No soy de los que opina que Santa María del Porvenir
 tropezó con el eterno pedrusco de la insuficiencia de recursos en la 
puesta, o debido a los múltiples anacronismos, o por lo poco creíble de 
un avión de pacotilla que salió al principio. Todo ello se pudo 
naturalizar desde la parodia inteligente y fina a los géneros traídos a 
cuento. Solo había que tener cuidado, pulso firme en el hilado, y evitar
 el contrasentido de parodiar la parodia (en el caso de las alusiones a 
...el Peladero), puesto que esta doble negación muchas 
veces conduce al aniquilamiento de la intención humorística, como ha 
ocurrido en este caso.
En mi opinión, las razones del tropezón hay que buscarlas también en 
un torpe o ambiguo manejo de códigos genéricos demasiado dispares, e 
incluso contradictorios. Cuando el creador conoce a fondo el manejo de 
lo gansteril y del melodrama, insisto, cuando los conoce muy al dedillo 
como si se tratara de su pañuelo, solo entonces puede ensayar con la 
burla de sus dicotomías, lugares comunes, estereotipos y situaciones 
reiterativas. Sin embargo, deviene patético el empeño por hacer reír con
 la burla de algo cuyos fundamentos indudablemente se desconocen casi 
por completo, como evidencia el tratamiento trivial de los gánsteres 
implicados, con «mujer fatal» en el medio, o el aturdido propósito de 
ironizar respecto a cada resquicio trágico del argumento, o colocar a un
 actor en situación de melodrama y que luego la música o el sonido burle
 su empeño.
Quisiera disponer de suficiente fe en la capacidad de la División de 
dramatizados de la Televisión para acumular experiencias y aprender de 
los errores. Tal vez haya que ensayar en el futuro diferentes 
dispositivos de producción cuando se enfrentan propuestas estéticamente 
arriesgadas. Quizá sea imposible lograr un producto satisfactorio para 
este espacio dramatizado siempre y cuando los guionistas se atrincheren 
en preceptos teóricos que los apartan del público masivo, los 
realizadores crean que pueden emplear nuestros menguados recursos en 
tratar de parafrasear, sin mucho sentido, a los hermanos Coen, y los 
directivos permanezcan desdeñando, consciente o inconscientemente, la 
necesidad del auditorio de disponer de entretenimiento culturalmente 
válido, estéticamente contemporáneo, e intelectualmente apto.

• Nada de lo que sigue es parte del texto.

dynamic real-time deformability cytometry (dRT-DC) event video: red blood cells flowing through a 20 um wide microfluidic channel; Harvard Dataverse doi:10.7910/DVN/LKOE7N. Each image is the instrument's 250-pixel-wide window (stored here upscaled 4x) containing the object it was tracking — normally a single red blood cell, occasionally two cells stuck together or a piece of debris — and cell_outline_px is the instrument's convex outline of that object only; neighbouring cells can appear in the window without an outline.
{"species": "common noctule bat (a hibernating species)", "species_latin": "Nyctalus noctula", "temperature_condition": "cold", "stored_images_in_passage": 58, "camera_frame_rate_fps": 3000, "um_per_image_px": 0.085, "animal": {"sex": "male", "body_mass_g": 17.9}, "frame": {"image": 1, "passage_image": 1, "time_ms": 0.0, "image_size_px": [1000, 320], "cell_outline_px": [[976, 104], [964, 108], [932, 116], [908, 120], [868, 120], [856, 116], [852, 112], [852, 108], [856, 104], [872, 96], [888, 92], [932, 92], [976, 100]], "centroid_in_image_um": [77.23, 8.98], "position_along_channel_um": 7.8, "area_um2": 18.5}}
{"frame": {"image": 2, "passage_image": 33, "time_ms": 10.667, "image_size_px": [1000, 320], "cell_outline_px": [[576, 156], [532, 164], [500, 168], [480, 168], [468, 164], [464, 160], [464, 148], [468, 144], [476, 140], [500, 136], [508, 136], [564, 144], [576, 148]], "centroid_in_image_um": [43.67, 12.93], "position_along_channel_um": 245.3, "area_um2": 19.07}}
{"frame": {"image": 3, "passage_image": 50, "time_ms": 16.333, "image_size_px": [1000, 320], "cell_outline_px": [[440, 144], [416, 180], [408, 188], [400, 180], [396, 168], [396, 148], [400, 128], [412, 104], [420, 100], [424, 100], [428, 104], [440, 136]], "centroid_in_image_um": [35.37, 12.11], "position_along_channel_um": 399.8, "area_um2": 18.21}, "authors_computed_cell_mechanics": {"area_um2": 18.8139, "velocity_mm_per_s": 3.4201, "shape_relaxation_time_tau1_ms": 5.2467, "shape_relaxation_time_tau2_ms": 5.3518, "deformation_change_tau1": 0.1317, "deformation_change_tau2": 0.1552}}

Estoy convencido, no obstante, de que siempre y cuando se manifieste 
la imposibilidad de nuestra Televisión para aprender de sus propios 
errores, se pondrá en evidencia la enorme capacidad del público cubano 
para el desaire, la distancia y la desmemoria. «¿Qué novela?», respondió
 una encuestada cuando le solicitaron opinión sobre el dramatizado 
cubano que sale en horario estelar los lunes, miércoles y viernes.